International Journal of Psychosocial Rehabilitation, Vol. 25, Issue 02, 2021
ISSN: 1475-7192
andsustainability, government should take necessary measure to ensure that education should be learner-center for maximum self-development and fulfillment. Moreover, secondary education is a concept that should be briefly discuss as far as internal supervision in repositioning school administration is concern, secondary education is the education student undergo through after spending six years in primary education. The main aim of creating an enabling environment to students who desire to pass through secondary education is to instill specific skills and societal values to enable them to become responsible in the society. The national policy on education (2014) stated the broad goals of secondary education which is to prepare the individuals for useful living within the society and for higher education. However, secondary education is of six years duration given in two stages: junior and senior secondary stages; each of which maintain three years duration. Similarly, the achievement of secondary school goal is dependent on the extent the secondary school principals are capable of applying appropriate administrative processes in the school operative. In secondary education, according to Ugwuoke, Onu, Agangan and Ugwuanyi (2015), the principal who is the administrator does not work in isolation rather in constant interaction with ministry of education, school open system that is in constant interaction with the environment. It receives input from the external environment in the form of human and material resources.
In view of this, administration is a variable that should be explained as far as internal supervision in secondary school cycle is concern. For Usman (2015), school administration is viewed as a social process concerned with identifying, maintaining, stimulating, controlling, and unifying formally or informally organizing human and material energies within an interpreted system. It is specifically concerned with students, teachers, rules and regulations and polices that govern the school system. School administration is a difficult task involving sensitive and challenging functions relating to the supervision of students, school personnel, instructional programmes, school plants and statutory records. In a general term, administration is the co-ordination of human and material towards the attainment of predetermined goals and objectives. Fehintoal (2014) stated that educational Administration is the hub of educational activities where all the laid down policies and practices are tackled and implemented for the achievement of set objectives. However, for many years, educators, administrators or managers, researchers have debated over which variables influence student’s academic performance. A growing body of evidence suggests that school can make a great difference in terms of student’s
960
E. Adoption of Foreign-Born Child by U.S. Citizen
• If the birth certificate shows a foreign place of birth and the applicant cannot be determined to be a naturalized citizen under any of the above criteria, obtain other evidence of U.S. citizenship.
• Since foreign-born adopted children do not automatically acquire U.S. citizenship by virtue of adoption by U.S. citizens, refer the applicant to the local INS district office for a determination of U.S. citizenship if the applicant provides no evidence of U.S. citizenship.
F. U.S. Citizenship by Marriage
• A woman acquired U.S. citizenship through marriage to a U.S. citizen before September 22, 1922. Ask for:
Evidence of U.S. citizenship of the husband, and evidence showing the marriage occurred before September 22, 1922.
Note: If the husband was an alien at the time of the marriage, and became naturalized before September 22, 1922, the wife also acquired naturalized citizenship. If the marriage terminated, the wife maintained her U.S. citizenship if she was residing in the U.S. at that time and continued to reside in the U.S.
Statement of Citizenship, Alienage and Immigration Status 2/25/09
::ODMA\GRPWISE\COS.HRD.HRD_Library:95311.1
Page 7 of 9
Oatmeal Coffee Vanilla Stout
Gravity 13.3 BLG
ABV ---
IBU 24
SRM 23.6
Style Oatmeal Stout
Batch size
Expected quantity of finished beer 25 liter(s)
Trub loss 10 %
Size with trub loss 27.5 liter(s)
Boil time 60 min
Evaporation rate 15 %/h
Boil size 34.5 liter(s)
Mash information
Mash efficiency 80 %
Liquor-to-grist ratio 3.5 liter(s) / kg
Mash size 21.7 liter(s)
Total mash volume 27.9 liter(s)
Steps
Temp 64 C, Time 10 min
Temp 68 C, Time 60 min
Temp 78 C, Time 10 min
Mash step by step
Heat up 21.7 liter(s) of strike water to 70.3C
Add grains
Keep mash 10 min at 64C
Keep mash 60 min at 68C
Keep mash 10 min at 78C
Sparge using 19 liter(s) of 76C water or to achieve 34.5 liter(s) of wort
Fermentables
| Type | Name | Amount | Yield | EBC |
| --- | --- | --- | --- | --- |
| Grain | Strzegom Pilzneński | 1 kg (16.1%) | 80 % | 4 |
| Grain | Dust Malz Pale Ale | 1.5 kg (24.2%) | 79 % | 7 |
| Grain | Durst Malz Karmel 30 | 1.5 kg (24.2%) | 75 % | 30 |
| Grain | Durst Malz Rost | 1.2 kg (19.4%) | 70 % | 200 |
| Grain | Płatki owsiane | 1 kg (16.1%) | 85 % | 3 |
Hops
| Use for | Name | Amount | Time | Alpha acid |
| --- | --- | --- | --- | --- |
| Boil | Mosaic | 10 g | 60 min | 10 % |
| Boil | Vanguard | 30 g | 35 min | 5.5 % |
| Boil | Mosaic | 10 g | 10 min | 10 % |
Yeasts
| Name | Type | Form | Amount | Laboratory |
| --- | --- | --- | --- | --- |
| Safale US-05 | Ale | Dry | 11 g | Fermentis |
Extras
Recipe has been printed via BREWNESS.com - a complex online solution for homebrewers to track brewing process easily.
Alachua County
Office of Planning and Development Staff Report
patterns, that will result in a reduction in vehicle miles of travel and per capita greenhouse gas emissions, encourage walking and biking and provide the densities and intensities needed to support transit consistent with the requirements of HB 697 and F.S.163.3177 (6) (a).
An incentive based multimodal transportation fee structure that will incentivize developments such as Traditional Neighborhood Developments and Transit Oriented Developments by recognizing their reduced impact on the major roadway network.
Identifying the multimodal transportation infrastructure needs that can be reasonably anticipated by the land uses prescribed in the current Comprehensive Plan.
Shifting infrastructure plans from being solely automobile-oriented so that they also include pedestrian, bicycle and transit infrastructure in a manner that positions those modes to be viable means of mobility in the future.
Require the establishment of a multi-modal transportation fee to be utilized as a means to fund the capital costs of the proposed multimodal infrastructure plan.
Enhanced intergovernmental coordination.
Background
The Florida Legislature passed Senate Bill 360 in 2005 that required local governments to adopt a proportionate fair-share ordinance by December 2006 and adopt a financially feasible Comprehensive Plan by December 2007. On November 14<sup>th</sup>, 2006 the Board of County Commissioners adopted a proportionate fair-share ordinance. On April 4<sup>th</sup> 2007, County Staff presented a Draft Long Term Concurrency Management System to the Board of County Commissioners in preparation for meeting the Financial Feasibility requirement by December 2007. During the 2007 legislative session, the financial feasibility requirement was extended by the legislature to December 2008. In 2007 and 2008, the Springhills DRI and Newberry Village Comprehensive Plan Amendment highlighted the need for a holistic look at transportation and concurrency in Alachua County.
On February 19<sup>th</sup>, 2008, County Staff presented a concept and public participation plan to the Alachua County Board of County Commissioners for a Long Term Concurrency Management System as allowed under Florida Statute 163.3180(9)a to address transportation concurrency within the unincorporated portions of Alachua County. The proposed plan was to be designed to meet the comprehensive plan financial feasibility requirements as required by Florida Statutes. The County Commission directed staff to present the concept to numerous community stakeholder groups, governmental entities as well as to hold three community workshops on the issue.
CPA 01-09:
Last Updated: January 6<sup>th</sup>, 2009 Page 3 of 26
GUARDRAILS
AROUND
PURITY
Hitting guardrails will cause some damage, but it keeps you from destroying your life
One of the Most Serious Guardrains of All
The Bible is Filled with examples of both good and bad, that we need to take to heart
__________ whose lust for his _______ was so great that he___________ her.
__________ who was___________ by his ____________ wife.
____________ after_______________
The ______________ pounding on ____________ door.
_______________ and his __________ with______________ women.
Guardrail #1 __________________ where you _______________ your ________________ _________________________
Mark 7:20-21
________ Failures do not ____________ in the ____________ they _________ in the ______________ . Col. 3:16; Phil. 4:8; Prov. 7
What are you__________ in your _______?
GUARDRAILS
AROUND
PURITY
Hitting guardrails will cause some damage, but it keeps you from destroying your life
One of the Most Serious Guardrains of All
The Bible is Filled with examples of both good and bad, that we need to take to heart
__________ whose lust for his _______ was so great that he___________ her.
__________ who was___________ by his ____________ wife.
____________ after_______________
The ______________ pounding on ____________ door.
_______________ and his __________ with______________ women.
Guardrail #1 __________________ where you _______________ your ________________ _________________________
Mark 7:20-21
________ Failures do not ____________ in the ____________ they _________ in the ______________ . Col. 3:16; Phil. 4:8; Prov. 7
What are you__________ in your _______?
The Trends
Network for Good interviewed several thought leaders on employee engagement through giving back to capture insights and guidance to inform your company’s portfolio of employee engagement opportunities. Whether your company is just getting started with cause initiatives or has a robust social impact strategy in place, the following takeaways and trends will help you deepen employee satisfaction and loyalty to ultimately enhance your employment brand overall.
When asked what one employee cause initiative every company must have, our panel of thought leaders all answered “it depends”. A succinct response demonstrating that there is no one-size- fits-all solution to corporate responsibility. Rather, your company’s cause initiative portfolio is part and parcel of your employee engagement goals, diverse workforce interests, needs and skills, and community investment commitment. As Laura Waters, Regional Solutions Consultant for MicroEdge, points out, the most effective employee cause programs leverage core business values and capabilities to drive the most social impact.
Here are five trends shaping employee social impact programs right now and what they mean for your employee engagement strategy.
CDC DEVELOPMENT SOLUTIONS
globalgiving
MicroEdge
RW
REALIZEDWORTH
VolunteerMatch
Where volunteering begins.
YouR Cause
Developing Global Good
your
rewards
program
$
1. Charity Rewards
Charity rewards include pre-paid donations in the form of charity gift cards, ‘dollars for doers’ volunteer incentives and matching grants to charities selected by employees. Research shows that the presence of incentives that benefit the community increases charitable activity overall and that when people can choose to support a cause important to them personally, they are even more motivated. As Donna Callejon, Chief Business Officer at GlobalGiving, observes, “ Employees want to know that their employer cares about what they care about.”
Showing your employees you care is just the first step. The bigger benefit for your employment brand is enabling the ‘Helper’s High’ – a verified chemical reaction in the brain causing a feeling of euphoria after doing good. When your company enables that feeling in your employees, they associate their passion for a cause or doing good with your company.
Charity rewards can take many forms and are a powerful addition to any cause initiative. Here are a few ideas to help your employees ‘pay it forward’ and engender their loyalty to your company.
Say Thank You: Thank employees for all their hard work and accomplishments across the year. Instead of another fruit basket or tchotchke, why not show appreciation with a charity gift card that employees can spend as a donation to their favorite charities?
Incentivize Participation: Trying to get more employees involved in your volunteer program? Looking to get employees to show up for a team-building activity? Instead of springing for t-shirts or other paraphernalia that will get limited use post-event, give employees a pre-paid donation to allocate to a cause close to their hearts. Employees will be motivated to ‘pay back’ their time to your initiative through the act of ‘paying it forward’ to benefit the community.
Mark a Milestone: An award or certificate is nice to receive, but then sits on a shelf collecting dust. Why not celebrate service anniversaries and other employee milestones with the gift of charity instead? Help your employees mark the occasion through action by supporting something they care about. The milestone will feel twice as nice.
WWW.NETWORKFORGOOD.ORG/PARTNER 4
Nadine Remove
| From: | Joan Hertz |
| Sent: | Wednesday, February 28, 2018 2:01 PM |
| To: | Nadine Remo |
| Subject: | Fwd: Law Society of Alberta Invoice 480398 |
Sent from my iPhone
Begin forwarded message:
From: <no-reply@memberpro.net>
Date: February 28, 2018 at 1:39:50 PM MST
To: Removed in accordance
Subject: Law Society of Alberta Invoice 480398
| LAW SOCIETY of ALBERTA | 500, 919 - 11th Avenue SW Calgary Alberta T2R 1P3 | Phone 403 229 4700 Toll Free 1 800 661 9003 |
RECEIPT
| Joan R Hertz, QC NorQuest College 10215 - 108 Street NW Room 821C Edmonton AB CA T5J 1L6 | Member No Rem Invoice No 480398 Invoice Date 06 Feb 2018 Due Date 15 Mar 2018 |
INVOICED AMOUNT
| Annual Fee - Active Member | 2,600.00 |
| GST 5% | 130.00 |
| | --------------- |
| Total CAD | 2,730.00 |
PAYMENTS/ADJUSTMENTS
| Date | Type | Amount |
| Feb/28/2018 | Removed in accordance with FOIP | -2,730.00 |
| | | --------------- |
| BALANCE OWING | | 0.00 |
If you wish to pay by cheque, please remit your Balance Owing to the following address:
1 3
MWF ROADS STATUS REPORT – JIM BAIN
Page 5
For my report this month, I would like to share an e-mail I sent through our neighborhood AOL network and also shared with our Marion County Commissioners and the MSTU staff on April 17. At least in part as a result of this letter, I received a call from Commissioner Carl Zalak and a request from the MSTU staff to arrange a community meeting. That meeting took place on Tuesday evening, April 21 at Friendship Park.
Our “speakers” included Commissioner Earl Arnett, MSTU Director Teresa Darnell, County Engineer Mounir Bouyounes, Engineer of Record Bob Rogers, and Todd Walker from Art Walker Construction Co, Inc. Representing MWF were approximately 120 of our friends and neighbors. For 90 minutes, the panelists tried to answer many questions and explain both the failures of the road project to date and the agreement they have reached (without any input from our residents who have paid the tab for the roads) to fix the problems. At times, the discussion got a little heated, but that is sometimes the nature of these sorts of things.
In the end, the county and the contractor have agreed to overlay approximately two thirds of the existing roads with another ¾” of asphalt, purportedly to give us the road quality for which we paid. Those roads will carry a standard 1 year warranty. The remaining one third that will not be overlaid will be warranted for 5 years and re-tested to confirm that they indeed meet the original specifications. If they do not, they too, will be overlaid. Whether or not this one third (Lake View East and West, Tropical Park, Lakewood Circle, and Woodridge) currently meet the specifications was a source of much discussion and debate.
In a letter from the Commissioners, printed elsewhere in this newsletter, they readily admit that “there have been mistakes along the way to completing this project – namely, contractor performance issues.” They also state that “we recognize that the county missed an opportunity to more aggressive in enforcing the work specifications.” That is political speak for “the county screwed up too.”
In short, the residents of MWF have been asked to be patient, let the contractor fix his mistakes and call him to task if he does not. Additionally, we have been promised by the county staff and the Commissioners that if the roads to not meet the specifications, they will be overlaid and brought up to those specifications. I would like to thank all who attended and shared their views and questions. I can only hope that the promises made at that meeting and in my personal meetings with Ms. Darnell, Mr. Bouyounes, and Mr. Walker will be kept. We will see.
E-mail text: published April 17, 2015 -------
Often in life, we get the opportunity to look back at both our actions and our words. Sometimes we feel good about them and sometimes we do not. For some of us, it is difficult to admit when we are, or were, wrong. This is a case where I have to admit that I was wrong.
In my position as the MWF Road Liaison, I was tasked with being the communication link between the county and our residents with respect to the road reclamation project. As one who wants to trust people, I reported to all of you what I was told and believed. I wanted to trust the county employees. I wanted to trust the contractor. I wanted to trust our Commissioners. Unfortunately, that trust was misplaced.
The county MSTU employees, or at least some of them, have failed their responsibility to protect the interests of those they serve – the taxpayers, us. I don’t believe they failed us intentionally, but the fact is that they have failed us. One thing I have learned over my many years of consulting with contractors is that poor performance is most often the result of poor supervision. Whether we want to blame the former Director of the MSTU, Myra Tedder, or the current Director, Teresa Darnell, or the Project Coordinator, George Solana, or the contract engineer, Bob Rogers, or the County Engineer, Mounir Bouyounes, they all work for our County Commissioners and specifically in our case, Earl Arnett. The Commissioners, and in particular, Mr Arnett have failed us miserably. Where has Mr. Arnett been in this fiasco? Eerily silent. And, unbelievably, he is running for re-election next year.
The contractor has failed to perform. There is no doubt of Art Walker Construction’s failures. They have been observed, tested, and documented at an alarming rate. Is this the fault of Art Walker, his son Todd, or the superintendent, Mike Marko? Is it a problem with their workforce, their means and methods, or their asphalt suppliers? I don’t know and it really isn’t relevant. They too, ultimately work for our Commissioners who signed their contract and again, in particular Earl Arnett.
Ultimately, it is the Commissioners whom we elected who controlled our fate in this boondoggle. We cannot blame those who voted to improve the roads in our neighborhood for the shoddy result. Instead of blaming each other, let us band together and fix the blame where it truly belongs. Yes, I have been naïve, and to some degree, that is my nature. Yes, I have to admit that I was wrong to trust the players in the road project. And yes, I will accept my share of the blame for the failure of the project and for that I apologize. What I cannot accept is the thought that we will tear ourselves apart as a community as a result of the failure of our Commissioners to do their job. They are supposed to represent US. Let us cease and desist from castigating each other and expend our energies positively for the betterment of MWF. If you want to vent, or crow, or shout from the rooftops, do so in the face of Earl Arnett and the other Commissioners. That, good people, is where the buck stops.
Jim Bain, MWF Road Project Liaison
+ + + +
▶ [Exercise instructions]:
Transcribe only, please, the lines from the first line of the records through the line with "andsustainability, government should". Both of those lines are included.

▶ [Written solution]:
International Journal of Psychosocial Rehabilitation, Vol. 25, Issue 02, 2021
ISSN: 1475-7192
andsustainability, government should take necessary measure to ensure that education should be learner-center for maximum self-development and fulfillment. Moreover, secondary education is a concept that should be briefly discuss as far as internal supervision in repositioning school administration is concern, secondary education is the education student undergo through after spending six years in primary education. The main aim of creating an enabling environment to students who desire to pass through secondary education is to instill specific skills and societal values to enable them to become responsible in the society. The national policy on education (2014) stated the broad goals of secondary education which is to prepare the individuals for useful living within the society and for higher education. However, secondary education is of six years duration given in two stages: junior and senior secondary stages; each of which maintain three years duration. Similarly, the achievement of secondary school goal is dependent on the extent the secondary school principals are capable of applying appropriate administrative processes in the school operative. In secondary education, according to Ugwuoke, Onu, Agangan and Ugwuanyi (2015), the principal who is the administrator does not work in isolation rather in constant interaction with ministry of education, school open system that is in constant interaction with the environment. It receives input from the external environment in the form of human and material resources.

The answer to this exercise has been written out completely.